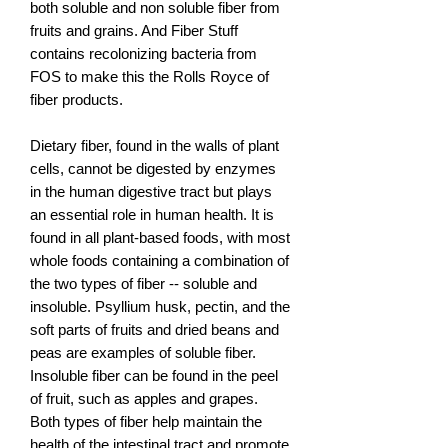
both soluble and non soluble fiber from
fruits and grains. And Fiber Stuff
contains recolonizing bacteria from
FOS to make this the Rolls Royce of
fiber products.
Dietary fiber, found in the walls of plant
cells, cannot be digested by enzymes
in the human digestive tract but plays
an essential role in human health. It is
found in all plant-based foods, with most
whole foods containing a combination of
the two types of fiber -- soluble and
insoluble. Psyllium husk, pectin, and the
soft parts of fruits and dried beans and
peas are examples of soluble fiber.
Insoluble fiber can be found in the peel
of fruit, such as apples and grapes.
Both types of fiber help maintain the
health of the intestinal tract and promote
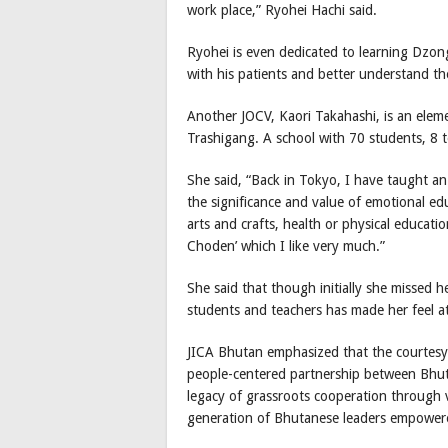
work place,” Ryohei Hachi said.
Ryohei is even dedicated to learning Dzon
with his patients and better understand t
Another JOCV, Kaori Takahashi, is an elem
Trashigang. A school with 70 students, 8 t
She said, “Back in Tokyo, I have taught an
the significance and value of emotional ed
arts and crafts, health or physical educat
Choden’ which I like very much.”
She said that though initially she missed 
students and teachers has made her feel a
JICA Bhutan emphasized that the courtesy c
people-centered partnership between Bhut
legacy of grassroots cooperation through 
generation of Bhutanese leaders empowere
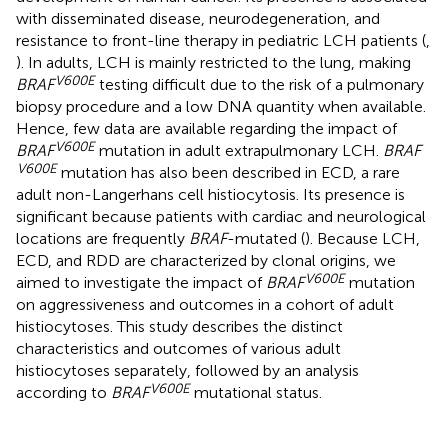
with disseminated disease, neurodegeneration, and
resistance to front-line therapy in pediatric LCH patients (
,
). In adults, LCH is mainly restricted to the lung, making
V600E
BRAF
testing difficult due to the risk of a pulmonary
biopsy procedure and a low DNA quantity when available.
Hence, few data are available regarding the impact of
V600E
BRAF
mutation in adult extrapulmonary LCH.
BRAF
V600E
mutation has also been described in ECD, a rare
adult non-Langerhans cell histiocytosis. Its presence is
significant because patients with cardiac and neurological
locations are frequently
BRAF
-mutated (
). Because LCH,
ECD, and RDD are characterized by clonal origins, we
V600E
aimed to investigate the impact of
BRAF
mutation
on aggressiveness and outcomes in a cohort of adult
histiocytoses. This study describes the distinct
characteristics and outcomes of various adult
histiocytoses separately, followed by an analysis
V600E
according to
BRAF
mutational status.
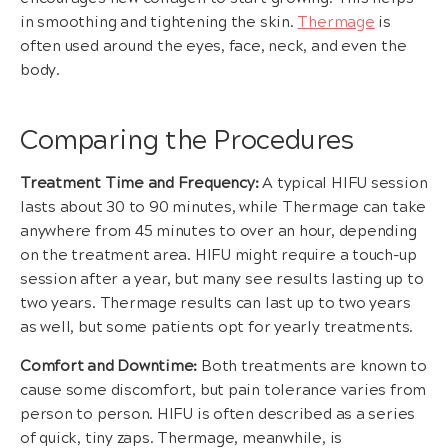
in smoothing and tightening the skin.
Thermage
is
often used around the eyes, face, neck, and even the
body.
Comparing the Procedures
Treatment Time and Frequency:
A typical HIFU session
lasts about 30 to 90 minutes, while Thermage can take
anywhere from 45 minutes to over an hour, depending
on the treatment area. HIFU might require a touch-up
session after a year, but many see results lasting up to
two years. Thermage results can last up to two years
as well, but some patients opt for yearly treatments.
Comfort and Downtime:
Both treatments are known to
cause some discomfort, but pain tolerance varies from
person to person. HIFU is often described as a series
of quick, tiny zaps. Thermage, meanwhile, is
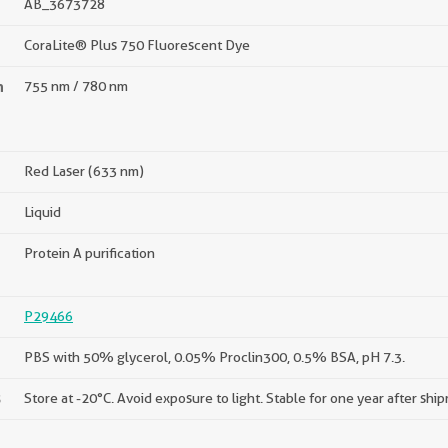
AB_3673728
CoraLite® Plus 750 Fluorescent Dye
n
755 nm / 780 nm
Red Laser (633 nm)
Liquid
Protein A purification
P29466
PBS with 50% glycerol, 0.05% Proclin300, 0.5% BSA, pH 7.3.
s
Store at -20°C. Avoid exposure to light. Stable for one year after shi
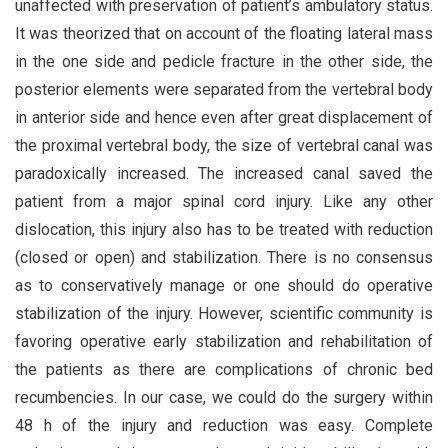
unaffected with preservation of patient’s ambulatory status.
It was theorized that on account of the floating lateral mass
in the one side and pedicle fracture in the other side, the
posterior elements were separated from the vertebral body
in anterior side and hence even after great displacement of
the proximal vertebral body, the size of vertebral canal was
paradoxically increased. The increased canal saved the
patient from a major spinal cord injury. Like any other
dislocation, this injury also has to be treated with reduction
(closed or open) and stabilization. There is no consensus
as to conservatively manage or one should do operative
stabilization of the injury. However, scientific community is
favoring operative early stabilization and rehabilitation of
the patients as there are complications of chronic bed
recumbencies. In our case, we could do the surgery within
48 h of the injury and reduction was easy. Complete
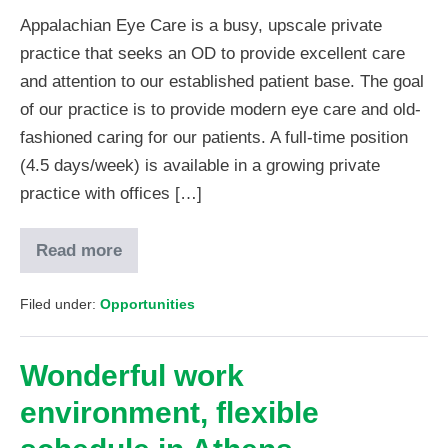
Appalachian Eye Care is a busy, upscale private
practice that seeks an OD to provide excellent care
and attention to our established patient base. The goal
of our practice is to provide modern eye care and old-
fashioned caring for our patients. A full-time position
(4.5 days/week) is available in a growing private
practice with offices […]
Read more
Filed under:
Opportunities
Wonderful work
environment, flexible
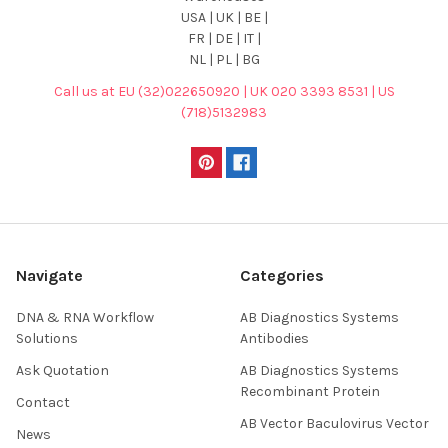
USA | UK | BE |
FR | DE | IT |
NL | PL | BG
Call us at EU (32)022650920 | UK 020 3393 8531 | US
(718)5132983
Navigate
Categories
DNA & RNA Workflow
AB Diagnostics Systems
Solutions
Antibodies
Ask Quotation
AB Diagnostics Systems
Recombinant Protein
Contact
AB Vector Baculovirus Vector
News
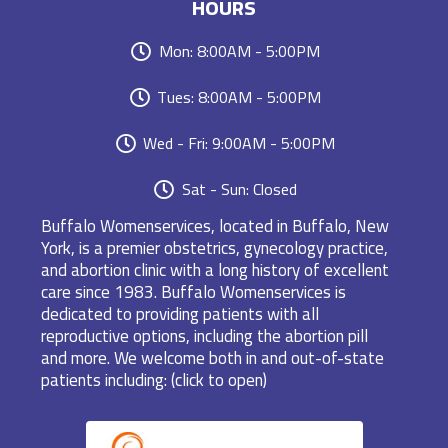
HOURS
Mon: 8:00AM - 5:00PM
Tues: 8:00AM - 5:00PM
Wed - Fri: 9:00AM - 5:00PM
Sat - Sun: Closed
Buffalo Womenservices, located in Buffalo, New
York, is a premier obstetrics, gynecology practice,
and abortion clinic with a long history of excellent
care since 1983. Buffalo Womenservices is
dedicated to providing patients with all
reproductive options, including the abortion pill
and more. We welcome both in and out-of-state
patients including: (click to open)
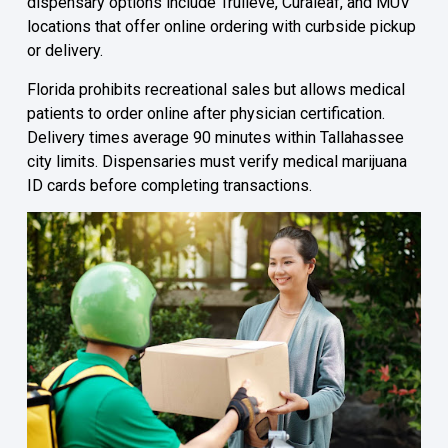
dispensary options include Trulieve, Curaleaf, and MÜV
locations that offer online ordering with curbside pickup
or delivery.
Florida prohibits recreational sales but allows medical
patients to order online after physician certification.
Delivery times average 90 minutes within Tallahassee
city limits. Dispensaries must verify medical marijuana
ID cards before completing transactions.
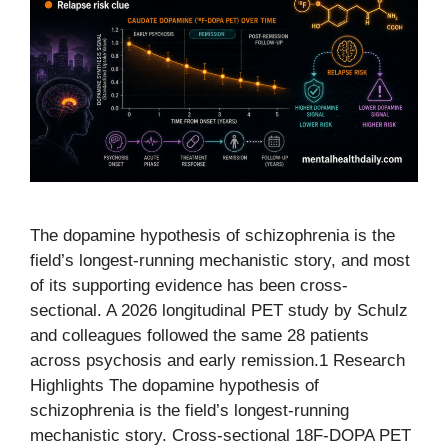
The dopamine hypothesis of schizophrenia is the
field’s longest-running mechanistic story, and most
of its supporting evidence has been cross-
sectional. A 2026 longitudinal PET study by Schulz
and colleagues followed the same 28 patients
across psychosis and early remission.1 Research
Highlights The dopamine hypothesis of
schizophrenia is the field’s longest-running
mechanistic story. Cross-sectional 18F-DOPA PET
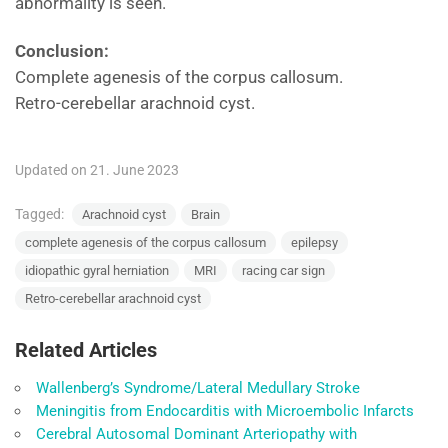
abnormality is seen.
Conclusion:
Complete agenesis of the corpus callosum.
Retro-cerebellar arachnoid cyst.
Updated on 21. June 2023
Tagged:
Arachnoid cyst
Brain
complete agenesis of the corpus callosum
epilepsy
idiopathic gyral herniation
MRI
racing car sign
Retro-cerebellar arachnoid cyst
Related Articles
Wallenberg’s Syndrome/Lateral Medullary Stroke
Meningitis from Endocarditis with Microembolic Infarcts
Cerebral Autosomal Dominant Arteriopathy with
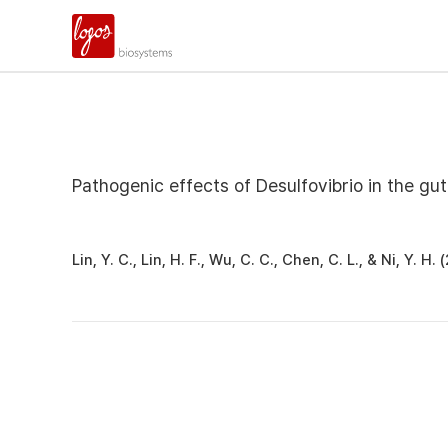
Pathogenic effects of Desulfovibrio in the gut
Lin, Y. C., Lin, H. F., Wu, C. C., Chen, C. L., & Ni, Y.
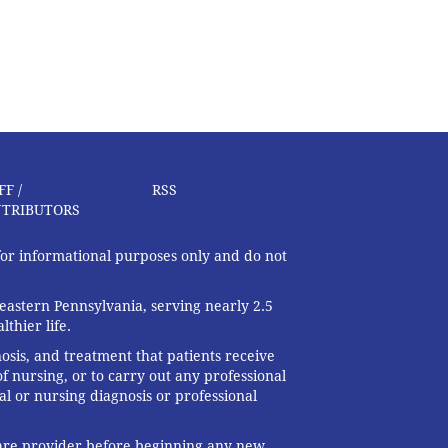
FF /
RSS
TRIBUTORS
 for informational purposes only and do not
eastern Pennsylvania, serving nearly 2.5
thier life.
nosis, and treatment that patients receive
f nursing, or to carry out any professional
al or nursing diagnosis or professional
 care provider before beginning any new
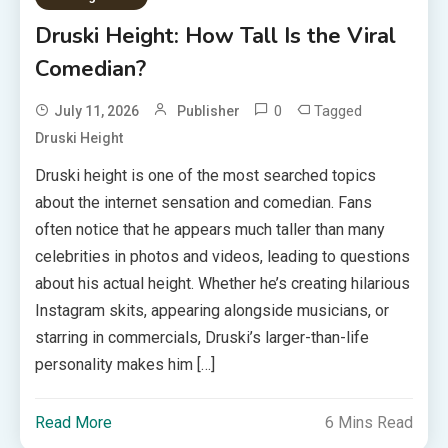
Druski Height: How Tall Is the Viral
Comedian?
0
Tagged
July 11, 2026
Publisher
Druski Height
Druski height is one of the most searched topics
about the internet sensation and comedian. Fans
often notice that he appears much taller than many
celebrities in photos and videos, leading to questions
about his actual height. Whether he’s creating hilarious
Instagram skits, appearing alongside musicians, or
starring in commercials, Druski’s larger-than-life
personality makes him […]
Read More
6 Mins Read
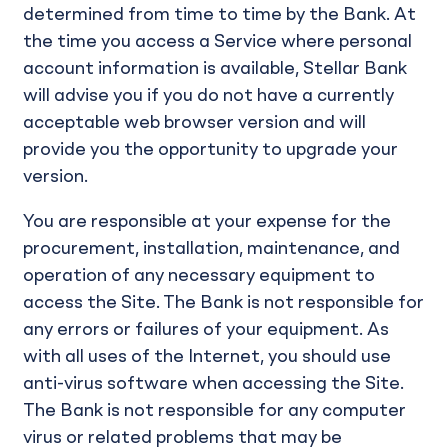
determined from time to time by the Bank. At
the time you access a Service where personal
account information is available, Stellar Bank
will advise you if you do not have a currently
acceptable web browser version and will
provide you the opportunity to upgrade your
version.
You are responsible at your expense for the
procurement, installation, maintenance, and
operation of any necessary equipment to
access the Site. The Bank is not responsible for
any errors or failures of your equipment. As
with all uses of the Internet, you should use
anti-virus software when accessing the Site.
The Bank is not responsible for any computer
virus or related problems that may be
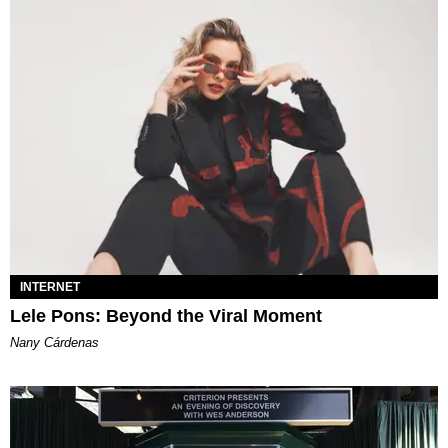
INTERNET
Lele Pons: Beyond the Viral Moment
Nany Cárdenas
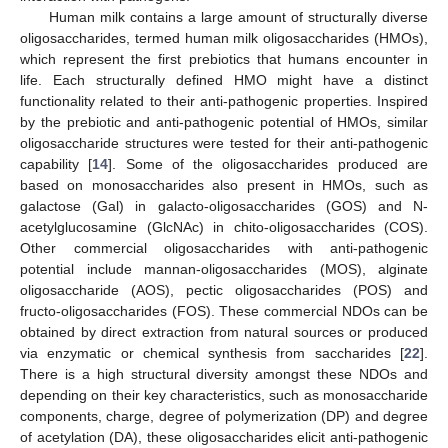
Human milk contains a large amount of structurally diverse
oligosaccharides, termed human milk oligosaccharides (HMOs),
which represent the first prebiotics that humans encounter in
life. Each structurally defined HMO might have a distinct
functionality related to their anti-pathogenic properties. Inspired
by the prebiotic and anti-pathogenic potential of HMOs, similar
oligosaccharide structures were tested for their anti-pathogenic
capability [
14
]. Some of the oligosaccharides produced are
based on monosaccharides also present in HMOs, such as
galactose (Gal) in galacto-oligosaccharides (GOS) and N-
acetylglucosamine (GlcNAc) in chito-oligosaccharides (COS).
Other commercial oligosaccharides with anti-pathogenic
potential include mannan-oligosaccharides (MOS), alginate
oligosaccharide (AOS), pectic oligosaccharides (POS) and
fructo-oligosaccharides (FOS). These commercial NDOs can be
obtained by direct extraction from natural sources or produced
via enzymatic or chemical synthesis from saccharides [
22
].
There is a high structural diversity amongst these NDOs and
depending on their key characteristics, such as monosaccharide
components, charge, degree of polymerization (DP) and degree
of acetylation (DA), these oligosaccharides elicit anti-pathogenic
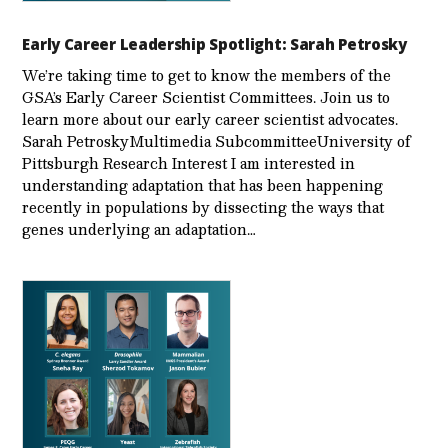
Early Career Leadership Spotlight: Sarah Petrosky
We’re taking time to get to know the members of the
GSA’s Early Career Scientist Committees. Join us to
learn more about our early career scientist advocates.
Sarah PetroskyMultimedia SubcommitteeUniversity of
Pittsburgh Research Interest I am interested in
understanding adaptation that has been happening
recently in populations by dissecting the ways that
genes underlying an adaptation…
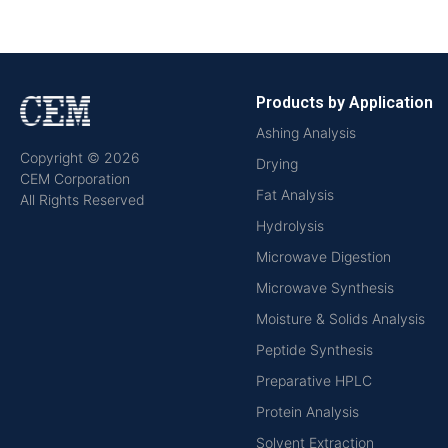
Products by Application
Ashing Analysis
Copyright © 2026
Drying
CEM Corporation
Fat Analysis
All Rights Reserved
Hydrolysis
Microwave Digestion
Microwave Synthesis
Moisture & Solids Analysis
Peptide Synthesis
Preparative HPLC
Protein Analysis
Solvent Extraction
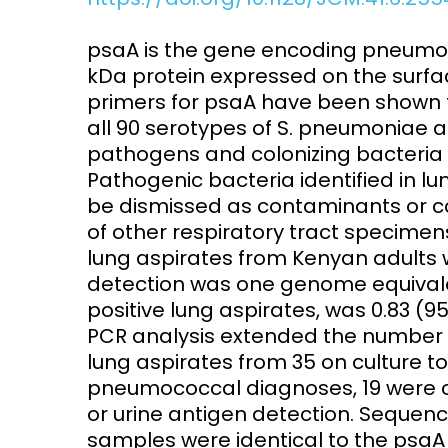
Access and quality
Emerging hea
psaA is the gene encoding pneumoc
Climate and
kDa protein expressed on the surf
and NCDs
Research Capacity
primers for psaA have been shown 
all 90 serotypes of S. pneumoniae a
pathogens and colonizing bacteria o
Pathogenic bacteria identified in 
be dismissed as contaminants or colo
of other respiratory tract specimen
lung aspirates from Kenyan adults w
detection was one genome equivalent
positive lung aspirates, was 0.83 (95
PCR analysis extended the number of
lung aspirates from 35 on culture t
pneumococcal diagnoses, 19 were co
or urine antigen detection. Sequenc
samples were identical to the psaA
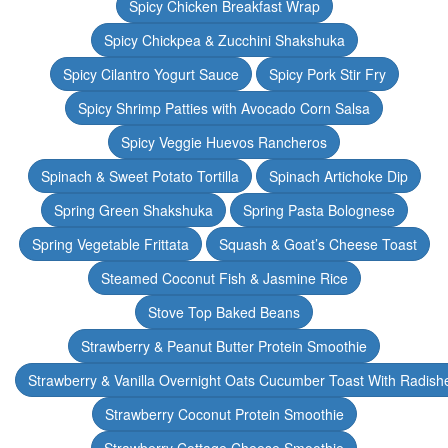
Spicy Chicken Breakfast Wrap
Spicy Chickpea & Zucchini Shakshuka
Spicy Cilantro Yogurt Sauce
Spicy Pork Stir Fry
Spicy Shrimp Patties with Avocado Corn Salsa
Spicy Veggie Huevos Rancheros
Spinach & Sweet Potato Tortilla
Spinach Artichoke Dip
Spring Green Shakshuka
Spring Pasta Bolognese
Spring Vegetable Frittata
Squash & Goat’s Cheese Toast
Steamed Coconut Fish & Jasmine Rice
Stove Top Baked Beans
Strawberry & Peanut Butter Protein Smoothie
Strawberry & Vanilla Overnight Oats Cucumber Toast With Radish
Strawberry Coconut Protein Smoothie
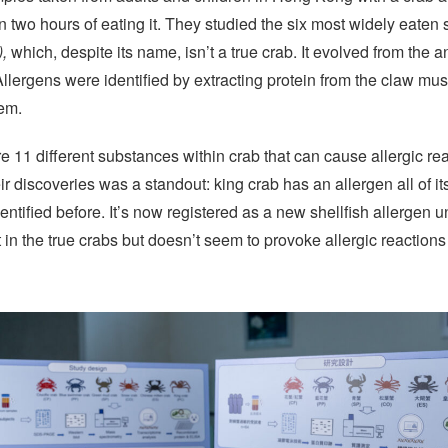
in two hours of eating it. They studied the six most widely eaten 
),
which, despite its name, isn’t a true crab. It evolved from the 
lergens were identified by extracting protein from the claw musc
hem.
e 11 different substances within crab that can cause allergic re
r discoveries was a standout: king crab has an allergen all of 
ntified before. It’s now registered as a new shellfish allergen 
 in the true crabs but doesn’t seem to provoke allergic reactions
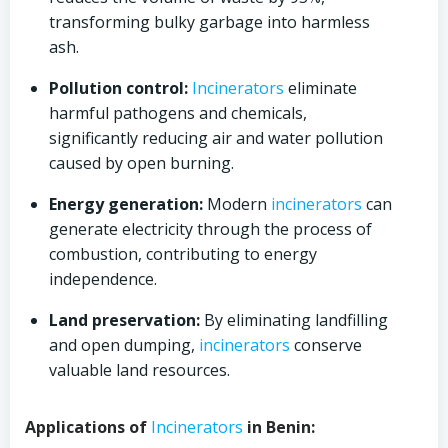
transforming bulky garbage into harmless
ash.
Pollution control:
Incinerators
eliminate
harmful pathogens and chemicals,
significantly reducing air and water pollution
caused by open burning.
Energy generation:
Modern
incinerators
can
generate electricity through the process of
combustion, contributing to energy
independence.
Land preservation:
By eliminating landfilling
and open dumping,
incinerators
conserve
valuable land resources.
Applications of
Incinerators
in Benin:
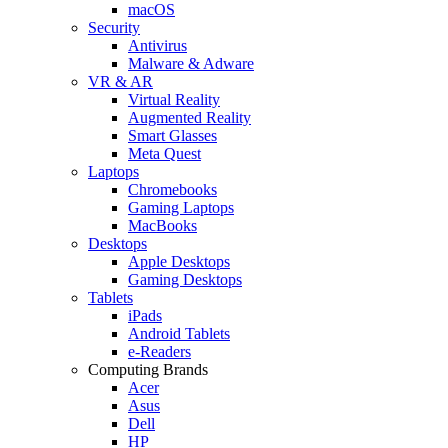
macOS
Security
Antivirus
Malware & Adware
VR & AR
Virtual Reality
Augmented Reality
Smart Glasses
Meta Quest
Laptops
Chromebooks
Gaming Laptops
MacBooks
Desktops
Apple Desktops
Gaming Desktops
Tablets
iPads
Android Tablets
e-Readers
Computing Brands
Acer
Asus
Dell
HP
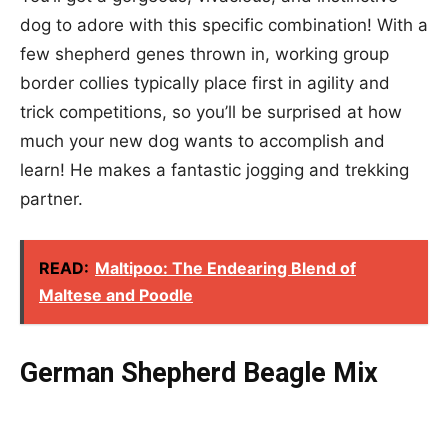
dog to adore with this specific combination! With a
few shepherd genes thrown in, working group
border collies typically place first in agility and
trick competitions, so you’ll be surprised at how
much your new dog wants to accomplish and
learn! He makes a fantastic jogging and trekking
partner.
READ:
Maltipoo: The Endearing Blend of
Maltese and Poodle
German Shepherd Beagle Mix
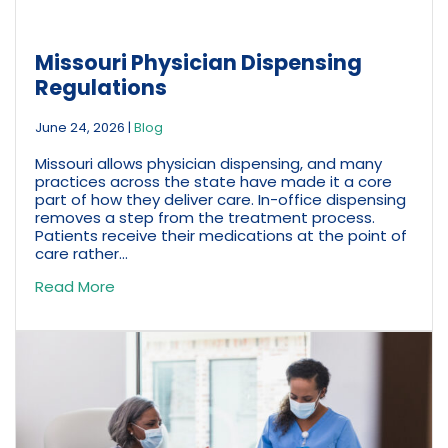
Missouri Physician Dispensing
Regulations
June 24, 2026
|
Blog
Missouri allows physician dispensing, and many
practices across the state have made it a core
part of how they deliver care. In-office dispensing
removes a step from the treatment process.
Patients receive their medications at the point of
care rather...
Read More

* [Work instruction] Look through the material and report how many of its lines hold the string "Ryohei", giving the number only.

* [Reply] 2